Подойдя к штанге, Лавров, не мешкая, не давая времени сомнениям, нагнулся, приладил руки, вспучился и — рванул. В глазах потемнело, казалось, вот-вот треснет позвоночник, суставы разойдутся, сухожилия лопнут, хрящи потекут… Темнота взорвалась фейерверком, цветком с тычинками огненной боли — ну же, ну, толкай! — хрустнули зубы, язык захлебнулся в кровавой слюне, нечеловеческий вопль разодрал глотку, победно протрубили газы, но — штанга даже не шелохнулась.
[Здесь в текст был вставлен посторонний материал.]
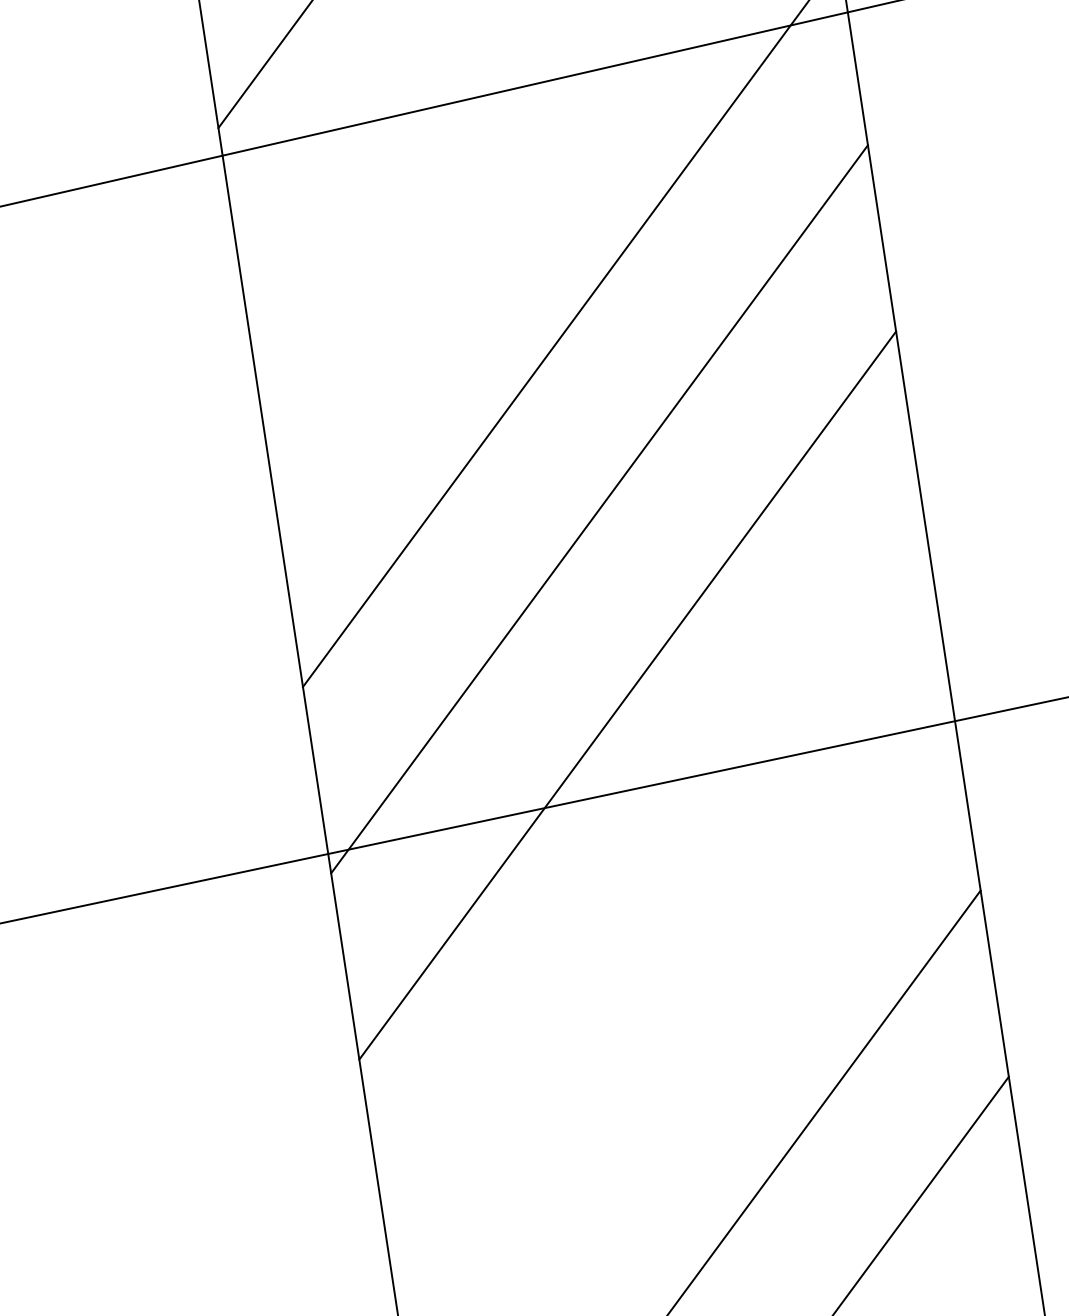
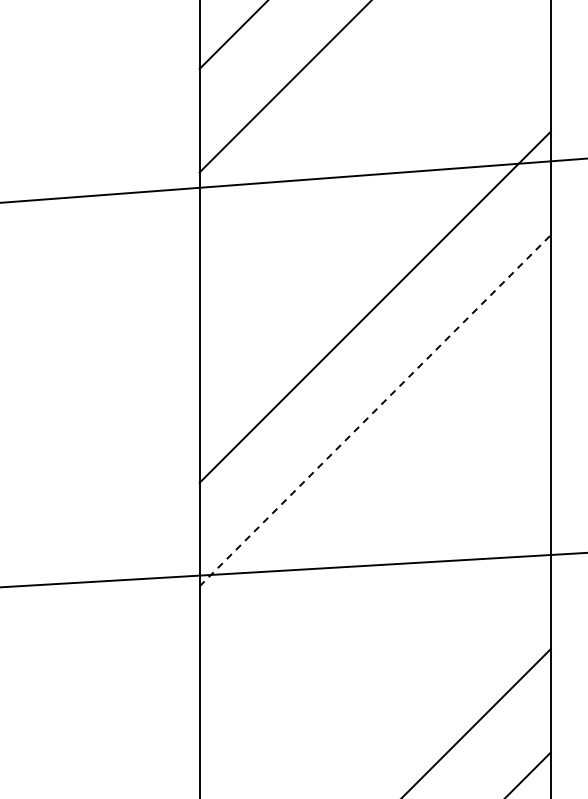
line: (599, 508) -> (375, 410), solid -> dashed
line: (626, 694) -> (374, 513), removed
Лавров медленно разогнулся, пытаясь унять трясущиеся руки. Огляделся, как будто ища на стороне причину неудачи…
В дверях стоял директор со своей серой свитой. Возле шведской стенки мрачно сидел Лобов, дымя сигаретой. Чуть поодаль группа юных гимнасток в розовых трико изогнулись в сострадании, как веточки коралла. Птицын, приподнявшись на носках, что-то объяснял на ухо Эльвире. Немая массажистка Валя стояла с широко раскрытым ртом. Трясогузкин в пальто, в шарфе, небритый, приветственно махал рукой. И высоко под потолком метался, жалобно повизгивая, темным комочком воробей, залетевший в зал через открытую форточку.
Глава седьмая
Солнце наполняет комнату горячим сальным светом. Сусальные обои узорчато вспыхивают и гаснут.
Лу сидит, слипшись, в большом кожаном кресле, бросив голые ноги на подзеркальник, заставленный ало-желто-лилово-фиолетовыми флаконами. Оттянув мизинцем вырез платья, она задумчиво рассматривает сморщенный сосок.
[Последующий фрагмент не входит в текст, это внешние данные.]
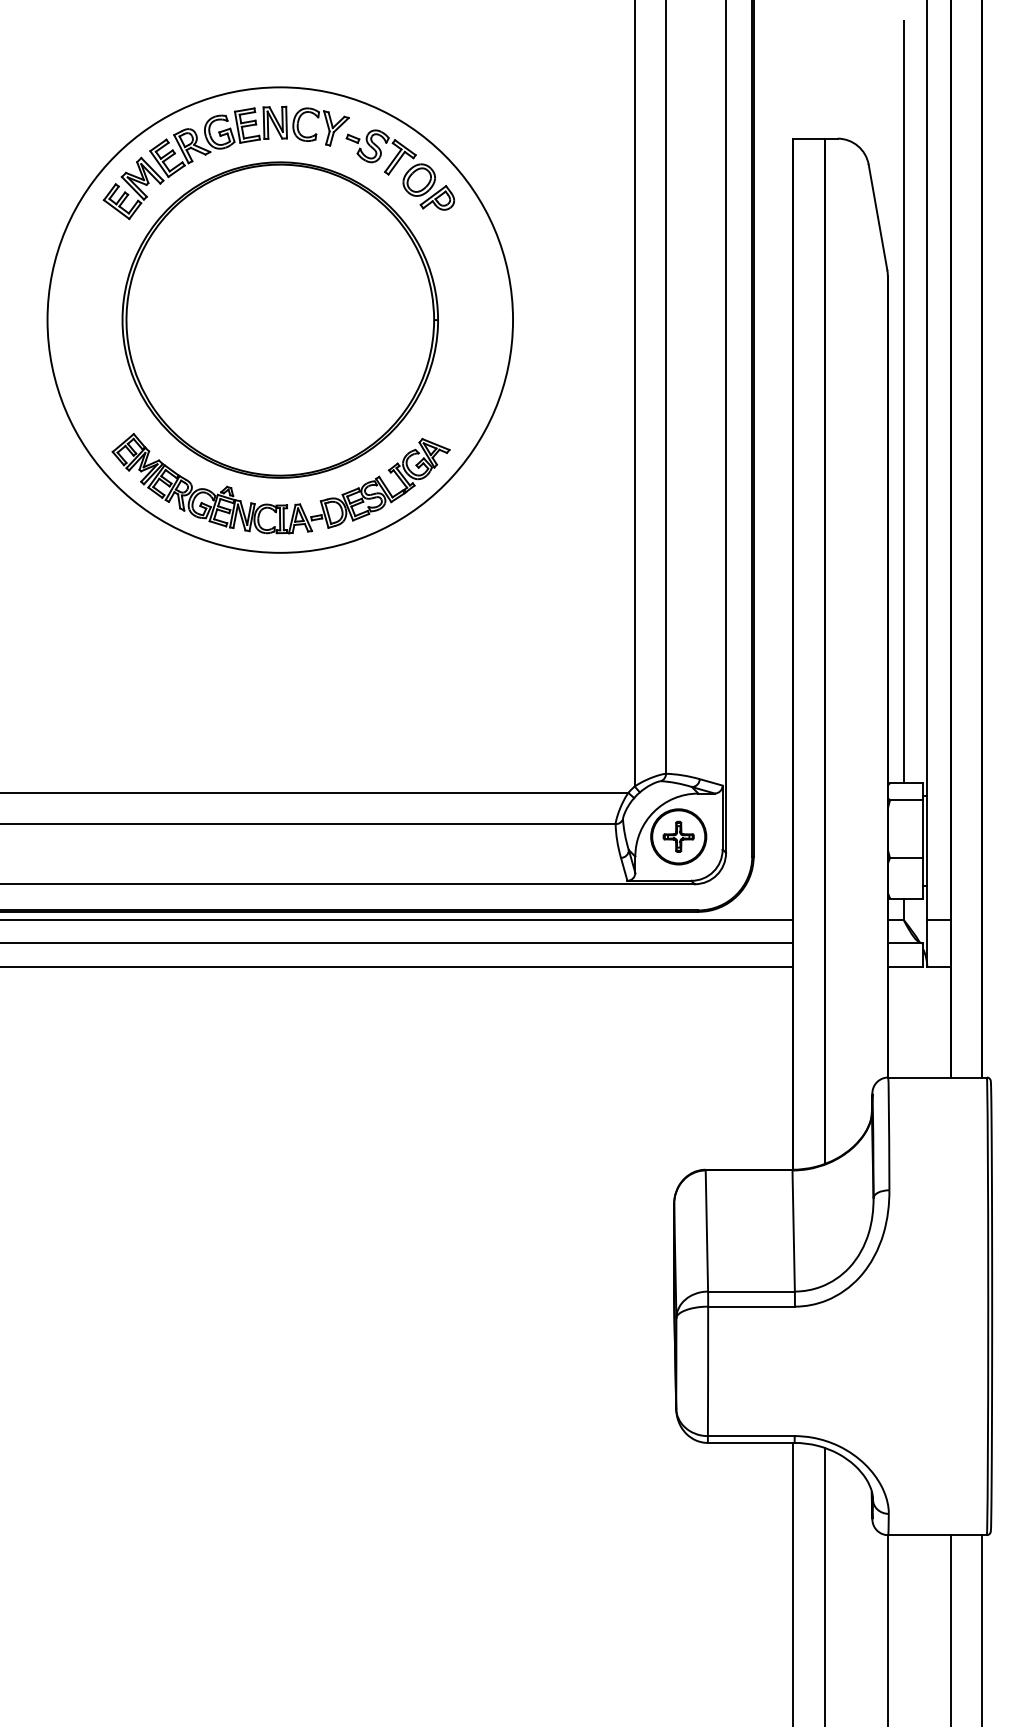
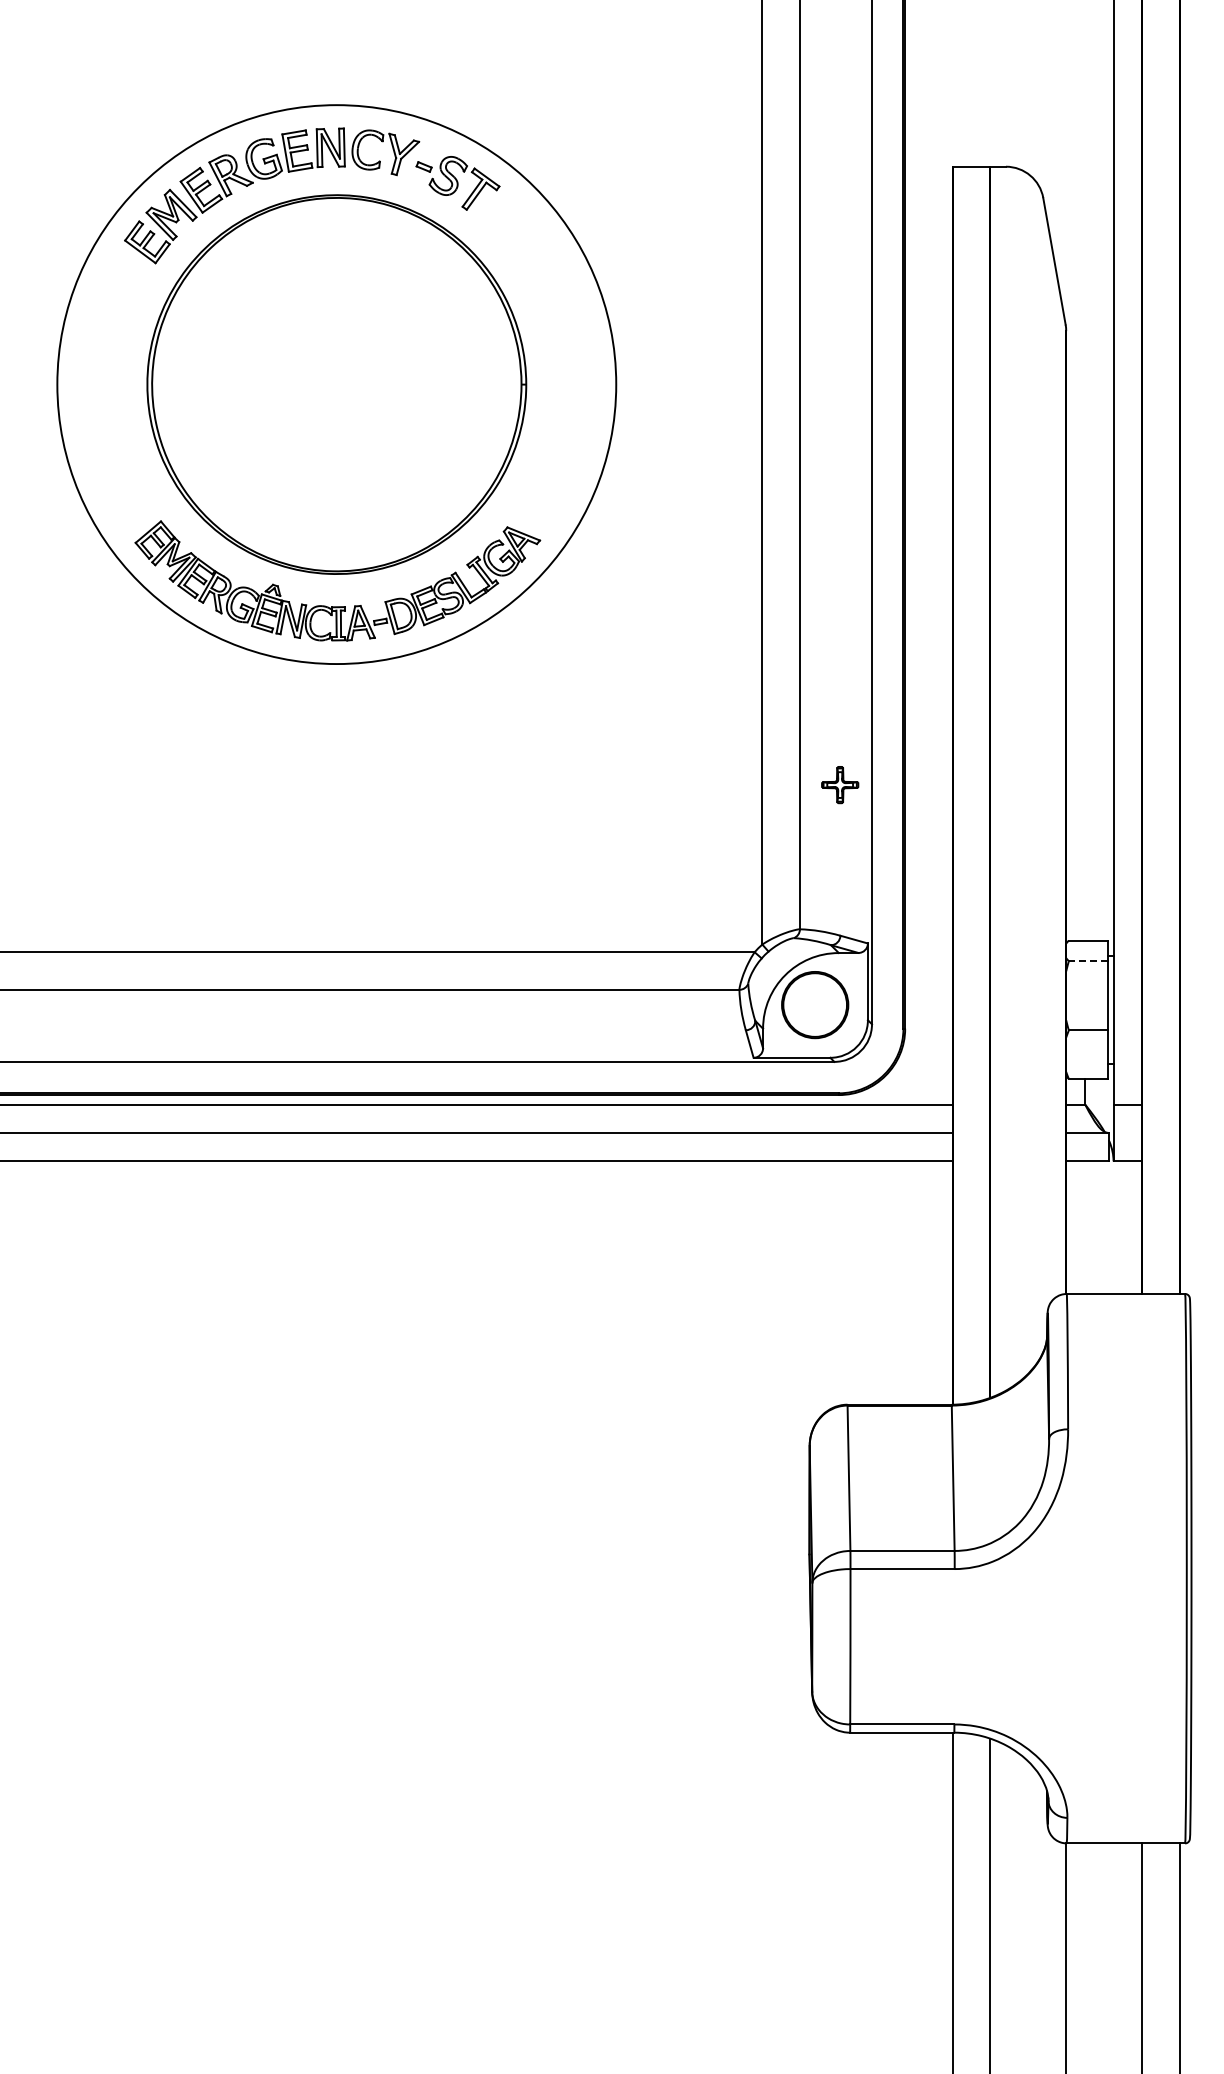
part: (428, 186) -> (514, 224), removed
line: (903, 401) -> (1085, 482), removed
line: (906, 800) -> (1088, 961), solid -> dashed
part: (678, 837) -> (840, 785), moved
Малютка Ло медленно, точно в забытьи, бродит босиком по комнате, переставляя, сдвигая, трогая предметы, лоснящиеся на солнце, будто уязвленная каким-то неутоленным желанием, в обиде на время, ласкающее лишь в зной, когда закрыты глаза и жжет песок. От природы беззаботная, она, однако, готова насмешливо встрепенуться по первому зову еще сонной плоти, так сладко сплетенной с лукавой душой. Эти длинные, длинные фразы, не умеющие уняться, преследуют ее, как полупрозрачные ленты, шелестя, поблескивая.
«На кого ты злишься?» — спрашивает Ло, остановившись подле мерцающего на солнце буфета и грациозно склонясь над букетом тепличных цветов: не пахнут, увяли, выдохнись…
Лу молчит, хмурясь, поглаживая сосок обслюненным пальцем, то ли она не в настроении, то ли, как сестра, затаила обиду.
«У тебя что, задержка?» — смеется Ло.
«Дура», — вяло огрызается Лу, отпустив край платья, не спешащий вернуться к своим скромным обязанностям, глядит на красные ногти растопыренных пальцев, зевает, откинув голову. Протянув мягкую руку, она искоса наливает шипучую воду в стакан, пьет морщась, затяжными глотками, сдвигая пяткой разноцветную стеклянную груду.